Request — Could you reproduce every one of the lines below verbatim, leaving out the pictures?

"""

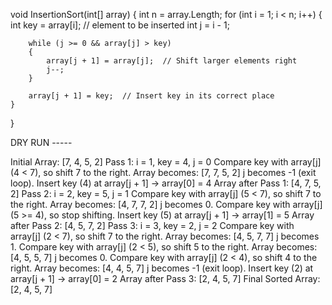 void InsertionSort(int[] array)
{
    int n = array.Length;
    for (int i = 1; i < n; i++)
    {
        int key = array[i];  // element to be inserted
        int j = i - 1;
        
        while (j >= 0 && array[j] > key)
        {
            array[j + 1] = array[j];  // Shift larger elements right
            j--;
        }
        
        array[j + 1] = key;  // Insert key in its correct place
    }
}

DRY RUN -----

Initial Array: [7, 4, 5, 2]
Pass 1:
i = 1, key = 4, j = 0
Compare key with array[j] (4 < 7), so shift 7 to the right.
Array becomes: [7, 7, 5, 2]
j becomes -1 (exit loop).
Insert key (4) at array[j + 1] → array[0] = 4
Array after Pass 1: [4, 7, 5, 2]
Pass 2:
i = 2, key = 5, j = 1
Compare key with array[j] (5 < 7), so shift 7 to the right.
Array becomes: [4, 7, 7, 2]
j becomes 0.
Compare key with array[j] (5 >= 4), so stop shifting.
Insert key (5) at array[j + 1] → array[1] = 5
Array after Pass 2: [4, 5, 7, 2]
Pass 3:
i = 3, key = 2, j = 2
Compare key with array[j] (2 < 7), so shift 7 to the right.
Array becomes: [4, 5, 7, 7]
j becomes 1.
Compare key with array[j] (2 < 5), so shift 5 to the right.
Array becomes: [4, 5, 5, 7]
j becomes 0.
Compare key with array[j] (2 < 4), so shift 4 to the right.
Array becomes: [4, 4, 5, 7]
j becomes -1 (exit loop).
Insert key (2) at array[j + 1] → array[0] = 2
Array after Pass 3: [2, 4, 5, 7]
Final Sorted Array: [2, 4, 5, 7]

"""

Result for this exercise —
 void InsertionSort(int[] array)
{
    int n = array.Length;
    for (int i = 1; i < n; i++)
    {
        int key = array[i];  // element to be inserted
        int j = i - 1;
        
        while (j >= 0 && array[j] > key)
        {
            array[j + 1] = array[j];  // Shift larger elements right
            j--;
        }
        
        array[j + 1] = key;  // Insert key in its correct place
    }
}

DRY RUN -----

Initial Array: [7, 4, 5, 2]
Pass 1:
i = 1, key = 4, j = 0
Compare key with array[j] (4 < 7), so shift 7 to the right.
Array becomes: [7, 7, 5, 2]
j becomes -1 (exit loop).
Insert key (4) at array[j + 1] → array[0] = 4
Array after Pass 1: [4, 7, 5, 2]
Pass 2:
i = 2, key = 5, j = 1
Compare key with array[j] (5 < 7), so shift 7 to the right.
Array becomes: [4, 7, 7, 2]
j becomes 0.
Compare key with array[j] (5 >= 4), so stop shifting.
Insert key (5) at array[j + 1] → array[1] = 5
Array after Pass 2: [4, 5, 7, 2]
Pass 3:
i = 3, key = 2, j = 2
Compare key with array[j] (2 < 7), so shift 7 to the right.
Array becomes: [4, 5, 7, 7]
j becomes 1.
Compare key with array[j] (2 < 5), so shift 5 to the right.
Array becomes: [4, 5, 5, 7]
j becomes 0.
Compare key with array[j] (2 < 4), so shift 4 to the right.
Array becomes: [4, 4, 5, 7]
j becomes -1 (exit loop).
Insert key (2) at array[j + 1] → array[0] = 2
Array after Pass 3: [2, 4, 5, 7]
Final Sorted Array: [2, 4, 5, 7]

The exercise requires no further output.